**Extracted material**
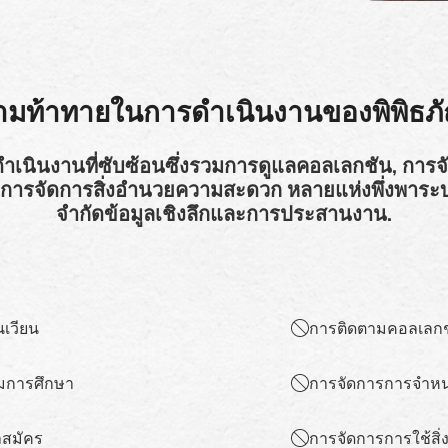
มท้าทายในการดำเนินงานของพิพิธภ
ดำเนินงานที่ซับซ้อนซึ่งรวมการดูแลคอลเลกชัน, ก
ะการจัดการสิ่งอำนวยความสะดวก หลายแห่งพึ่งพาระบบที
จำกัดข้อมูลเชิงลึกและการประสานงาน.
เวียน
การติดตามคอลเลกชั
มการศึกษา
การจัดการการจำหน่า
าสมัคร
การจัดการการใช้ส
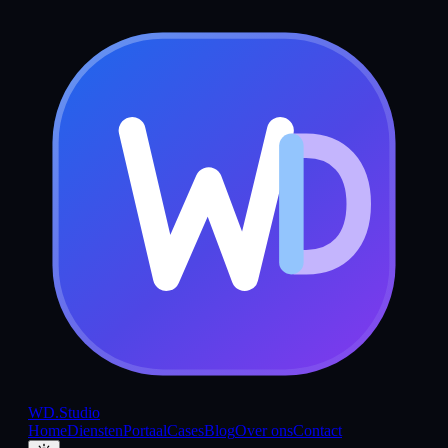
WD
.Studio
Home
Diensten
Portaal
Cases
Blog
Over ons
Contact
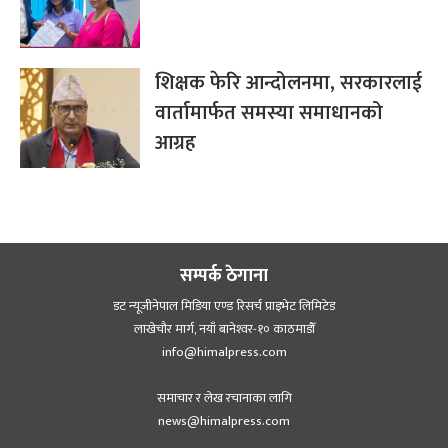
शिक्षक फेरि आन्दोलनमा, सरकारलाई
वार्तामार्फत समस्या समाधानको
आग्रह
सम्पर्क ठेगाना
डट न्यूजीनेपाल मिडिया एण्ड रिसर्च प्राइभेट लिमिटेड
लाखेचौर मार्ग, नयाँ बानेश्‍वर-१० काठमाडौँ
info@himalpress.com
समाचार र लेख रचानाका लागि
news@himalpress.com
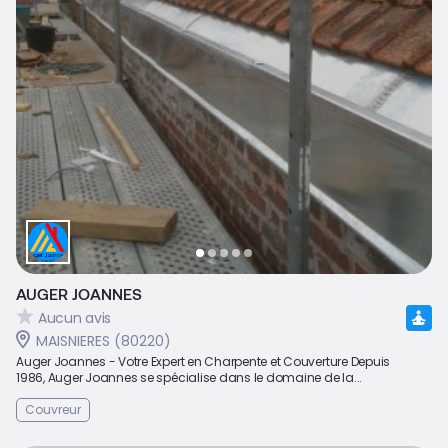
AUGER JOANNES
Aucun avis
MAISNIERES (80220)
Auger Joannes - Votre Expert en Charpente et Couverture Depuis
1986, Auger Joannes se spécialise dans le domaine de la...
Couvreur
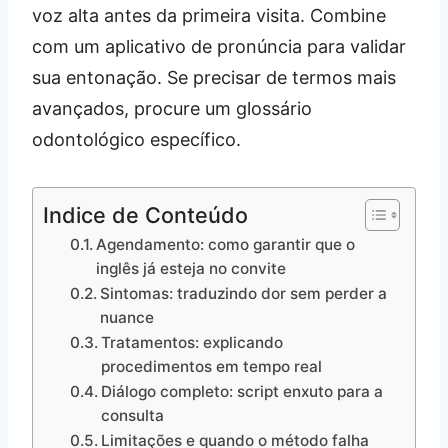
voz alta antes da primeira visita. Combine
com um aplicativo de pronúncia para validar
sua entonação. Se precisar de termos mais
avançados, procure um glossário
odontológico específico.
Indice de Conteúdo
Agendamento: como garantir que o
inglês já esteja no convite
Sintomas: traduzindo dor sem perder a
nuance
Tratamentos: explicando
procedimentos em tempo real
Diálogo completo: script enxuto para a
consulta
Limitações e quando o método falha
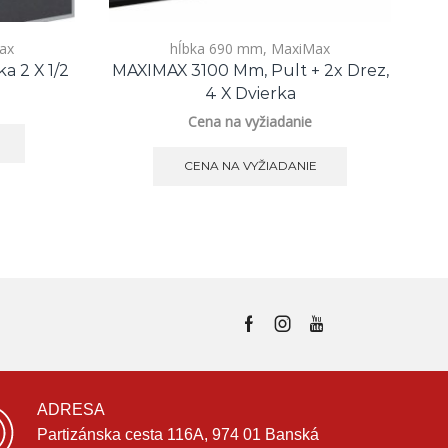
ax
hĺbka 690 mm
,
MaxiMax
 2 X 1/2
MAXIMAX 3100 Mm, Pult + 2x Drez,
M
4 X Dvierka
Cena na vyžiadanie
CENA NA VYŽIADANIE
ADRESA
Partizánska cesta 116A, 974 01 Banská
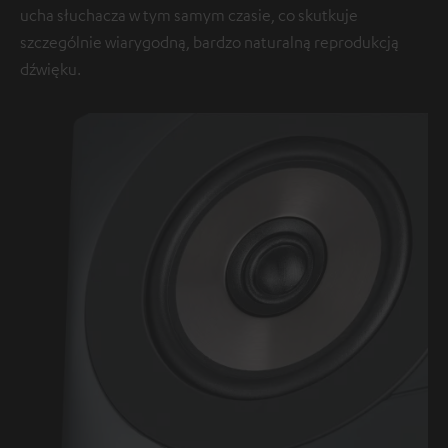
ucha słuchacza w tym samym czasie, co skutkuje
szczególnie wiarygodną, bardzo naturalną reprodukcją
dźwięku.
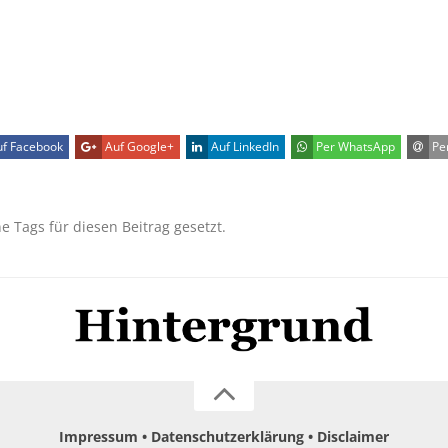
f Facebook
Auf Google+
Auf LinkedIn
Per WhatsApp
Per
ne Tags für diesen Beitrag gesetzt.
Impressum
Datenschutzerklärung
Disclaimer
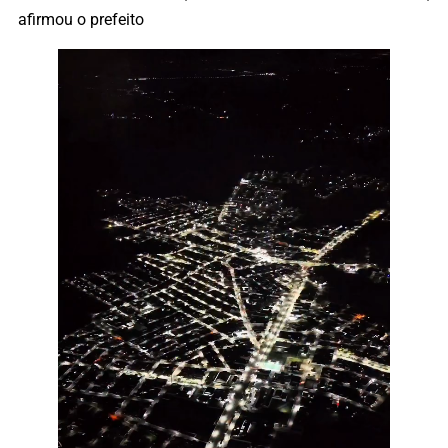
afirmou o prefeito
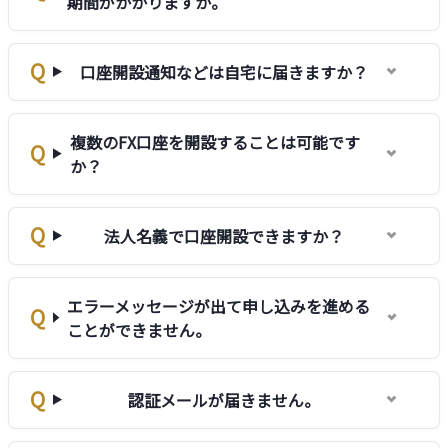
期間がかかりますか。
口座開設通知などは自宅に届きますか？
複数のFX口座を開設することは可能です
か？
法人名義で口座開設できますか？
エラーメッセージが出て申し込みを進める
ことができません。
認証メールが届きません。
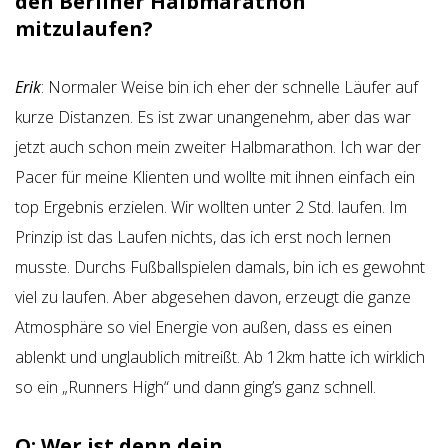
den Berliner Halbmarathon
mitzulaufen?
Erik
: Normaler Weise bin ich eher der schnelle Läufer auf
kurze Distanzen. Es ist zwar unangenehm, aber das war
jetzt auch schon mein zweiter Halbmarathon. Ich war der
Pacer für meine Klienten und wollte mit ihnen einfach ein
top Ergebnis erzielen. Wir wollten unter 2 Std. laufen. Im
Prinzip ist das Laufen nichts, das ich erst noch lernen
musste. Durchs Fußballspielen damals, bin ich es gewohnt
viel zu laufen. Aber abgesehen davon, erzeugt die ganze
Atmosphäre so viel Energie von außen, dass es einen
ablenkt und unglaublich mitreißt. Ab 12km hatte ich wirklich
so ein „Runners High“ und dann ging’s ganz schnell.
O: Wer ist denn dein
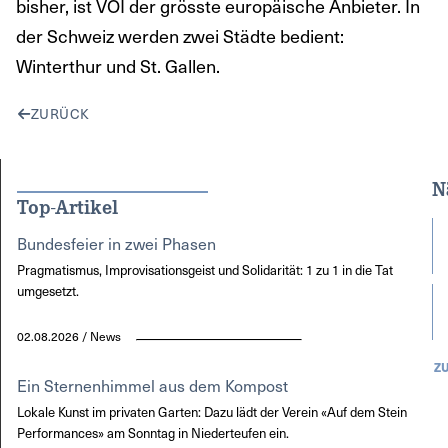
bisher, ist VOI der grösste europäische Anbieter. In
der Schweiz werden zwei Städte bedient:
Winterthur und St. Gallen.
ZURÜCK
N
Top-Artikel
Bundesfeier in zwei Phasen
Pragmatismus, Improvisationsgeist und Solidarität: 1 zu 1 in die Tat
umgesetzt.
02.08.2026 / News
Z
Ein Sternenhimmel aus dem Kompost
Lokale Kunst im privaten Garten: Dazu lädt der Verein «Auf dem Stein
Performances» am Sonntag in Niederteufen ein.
* * *
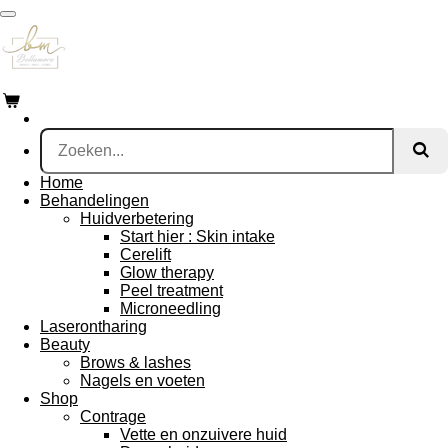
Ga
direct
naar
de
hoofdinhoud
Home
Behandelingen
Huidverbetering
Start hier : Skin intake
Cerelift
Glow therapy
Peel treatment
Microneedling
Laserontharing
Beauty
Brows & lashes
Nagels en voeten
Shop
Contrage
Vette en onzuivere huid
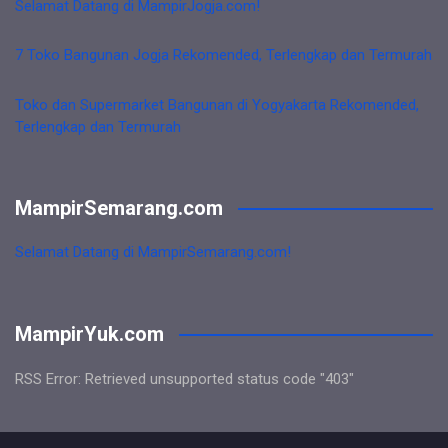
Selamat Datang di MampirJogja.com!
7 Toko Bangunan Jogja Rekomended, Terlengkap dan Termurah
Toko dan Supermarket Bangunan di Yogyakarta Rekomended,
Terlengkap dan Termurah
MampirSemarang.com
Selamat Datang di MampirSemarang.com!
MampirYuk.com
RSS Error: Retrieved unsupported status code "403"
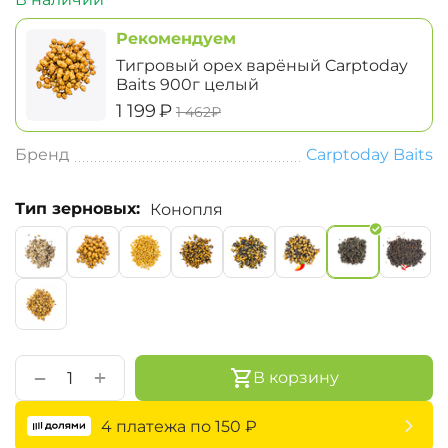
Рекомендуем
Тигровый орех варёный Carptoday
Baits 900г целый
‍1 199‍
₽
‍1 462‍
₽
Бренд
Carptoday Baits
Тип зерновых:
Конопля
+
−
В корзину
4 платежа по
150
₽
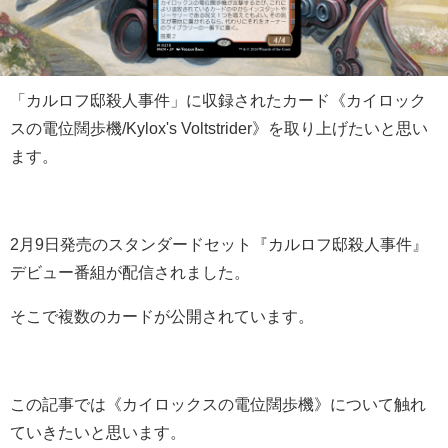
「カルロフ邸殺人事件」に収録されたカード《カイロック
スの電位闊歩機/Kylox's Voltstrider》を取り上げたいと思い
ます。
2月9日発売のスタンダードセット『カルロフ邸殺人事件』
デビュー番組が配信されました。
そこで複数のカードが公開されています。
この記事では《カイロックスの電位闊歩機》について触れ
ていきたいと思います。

**Task objective**
In the listing above, find the line containing "1986, Auger Joannes" and the line containing "ablenkt und unglaublich", then print exactly those two lines and every line between them, minus the pictures.

**Answer space**
1986, Auger Joannes se spécialise dans le domaine de la...
Couvreur
voz alta antes da primeira visita. Combine
com um aplicativo de pronúncia para validar
sua entonação. Se precisar de termos mais
avançados, procure um glossário
odontológico específico.
Indice de Conteúdo
Agendamento: como garantir que o
inglês já esteja no convite
Sintomas: traduzindo dor sem perder a
nuance
Tratamentos: explicando
procedimentos em tempo real
Diálogo completo: script enxuto para a
consulta
Limitações e quando o método falha
ax
hĺbka 690 mm
,
MaxiMax
 2 X 1/2
MAXIMAX 3100 Mm, Pult + 2x Drez,
M
4 X Dvierka
Cena na vyžiadanie
CENA NA VYŽIADANIE
ADRESA
Partizánska cesta 116A, 974 01 Banská
ucha słuchacza w tym samym czasie, co skutkuje
szczególnie wiarygodną, bardzo naturalną reprodukcją
dźwięku.
f Facebook
Auf Google+
Auf LinkedIn
Per WhatsApp
Per
ne Tags für diesen Beitrag gesetzt.
Impressum
Datenschutzerklärung
Disclaimer
afirmou o prefeito
期間がかかりますか。
口座開設通知などは自宅に届きますか？
複数のFX口座を開設することは可能です
か？
法人名義で口座開設できますか？
エラーメッセージが出て申し込みを進める
ことができません。
認証メールが届きません。
den Berliner Halbmarathon
mitzulaufen?
Erik
: Normaler Weise bin ich eher der schnelle Läufer auf
kurze Distanzen. Es ist zwar unangenehm, aber das war
jetzt auch schon mein zweiter Halbmarathon. Ich war der
Pacer für meine Klienten und wollte mit ihnen einfach ein
top Ergebnis erzielen. Wir wollten unter 2 Std. laufen. Im
Prinzip ist das Laufen nichts, das ich erst noch lernen
musste. Durchs Fußballspielen damals, bin ich es gewohnt
viel zu laufen. Aber abgesehen davon, erzeugt die ganze
Atmosphäre so viel Energie von außen, dass es einen
ablenkt und unglaublich mitreißt. Ab 12km hatte ich wirklich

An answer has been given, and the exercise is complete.